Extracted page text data
+++
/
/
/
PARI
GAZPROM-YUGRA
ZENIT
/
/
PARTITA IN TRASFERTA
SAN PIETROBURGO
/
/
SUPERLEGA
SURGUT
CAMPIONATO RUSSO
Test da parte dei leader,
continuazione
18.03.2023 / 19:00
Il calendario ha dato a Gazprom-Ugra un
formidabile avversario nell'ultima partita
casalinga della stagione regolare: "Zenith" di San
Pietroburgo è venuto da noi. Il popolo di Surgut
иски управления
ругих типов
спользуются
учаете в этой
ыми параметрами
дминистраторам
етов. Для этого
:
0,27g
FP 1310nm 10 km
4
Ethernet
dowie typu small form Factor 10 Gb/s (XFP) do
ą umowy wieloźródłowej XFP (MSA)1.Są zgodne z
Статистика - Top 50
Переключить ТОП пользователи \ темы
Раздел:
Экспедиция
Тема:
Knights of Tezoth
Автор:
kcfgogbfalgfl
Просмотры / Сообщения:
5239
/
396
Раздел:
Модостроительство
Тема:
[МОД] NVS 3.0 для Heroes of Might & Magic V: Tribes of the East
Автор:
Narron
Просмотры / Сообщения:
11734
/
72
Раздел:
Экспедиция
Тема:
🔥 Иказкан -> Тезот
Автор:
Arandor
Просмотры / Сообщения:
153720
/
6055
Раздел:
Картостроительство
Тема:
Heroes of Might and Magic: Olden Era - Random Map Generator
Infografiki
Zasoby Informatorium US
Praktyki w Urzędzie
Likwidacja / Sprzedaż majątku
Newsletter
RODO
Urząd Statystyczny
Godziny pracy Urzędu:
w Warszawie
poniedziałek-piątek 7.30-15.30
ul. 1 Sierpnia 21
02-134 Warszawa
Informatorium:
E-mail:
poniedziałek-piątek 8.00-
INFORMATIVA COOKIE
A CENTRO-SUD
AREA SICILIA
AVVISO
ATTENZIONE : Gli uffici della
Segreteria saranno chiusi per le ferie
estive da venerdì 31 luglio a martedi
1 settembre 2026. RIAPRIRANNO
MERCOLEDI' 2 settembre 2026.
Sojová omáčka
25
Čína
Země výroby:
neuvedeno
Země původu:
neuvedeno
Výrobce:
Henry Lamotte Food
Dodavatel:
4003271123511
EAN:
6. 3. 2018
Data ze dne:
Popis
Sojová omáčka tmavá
+++
• EXERCISE AIM: Print all of the lines above word for word, keeping each one on its own line and in the same order.

• OUTPUT OF THE EXERCISE:
/
/
/
PARI
GAZPROM-YUGRA
ZENIT
/
/
PARTITA IN TRASFERTA
SAN PIETROBURGO
/
/
SUPERLEGA
SURGUT
CAMPIONATO RUSSO
Test da parte dei leader,
continuazione
18.03.2023 / 19:00
Il calendario ha dato a Gazprom-Ugra un
formidabile avversario nell'ultima partita
casalinga della stagione regolare: "Zenith" di San
Pietroburgo è venuto da noi. Il popolo di Surgut
иски управления
ругих типов
спользуются
учаете в этой
ыми параметрами
дминистраторам
етов. Для этого
:
0,27g
FP 1310nm 10 km
4
Ethernet
dowie typu small form Factor 10 Gb/s (XFP) do
ą umowy wieloźródłowej XFP (MSA)1.Są zgodne z
Статистика - Top 50
Переключить ТОП пользователи \ темы
Раздел:
Экспедиция
Тема:
Knights of Tezoth
Автор:
kcfgogbfalgfl
Просмотры / Сообщения:
5239
/
396
Раздел:
Модостроительство
Тема:
[МОД] NVS 3.0 для Heroes of Might & Magic V: Tribes of the East
Автор:
Narron
Просмотры / Сообщения:
11734
/
72
Раздел:
Экспедиция
Тема:
🔥 Иказкан -> Тезот
Автор:
Arandor
Просмотры / Сообщения:
153720
/
6055
Раздел:
Картостроительство
Тема:
Heroes of Might and Magic: Olden Era - Random Map Generator
Infografiki
Zasoby Informatorium US
Praktyki w Urzędzie
Likwidacja / Sprzedaż majątku
Newsletter
RODO
Urząd Statystyczny
Godziny pracy Urzędu:
w Warszawie
poniedziałek-piątek 7.30-15.30
ul. 1 Sierpnia 21
02-134 Warszawa
Informatorium:
E-mail:
poniedziałek-piątek 8.00-
INFORMATIVA COOKIE
A CENTRO-SUD
AREA SICILIA
AVVISO
ATTENZIONE : Gli uffici della
Segreteria saranno chiusi per le ferie
estive da venerdì 31 luglio a martedi
1 settembre 2026. RIAPRIRANNO
MERCOLEDI' 2 settembre 2026.
Sojová omáčka
25
Čína
Země výroby:
neuvedeno
Země původu:
neuvedeno
Výrobce:
Henry Lamotte Food
Dodavatel:
4003271123511
EAN:
6. 3. 2018
Data ze dne:
Popis
Sojová omáčka tmavá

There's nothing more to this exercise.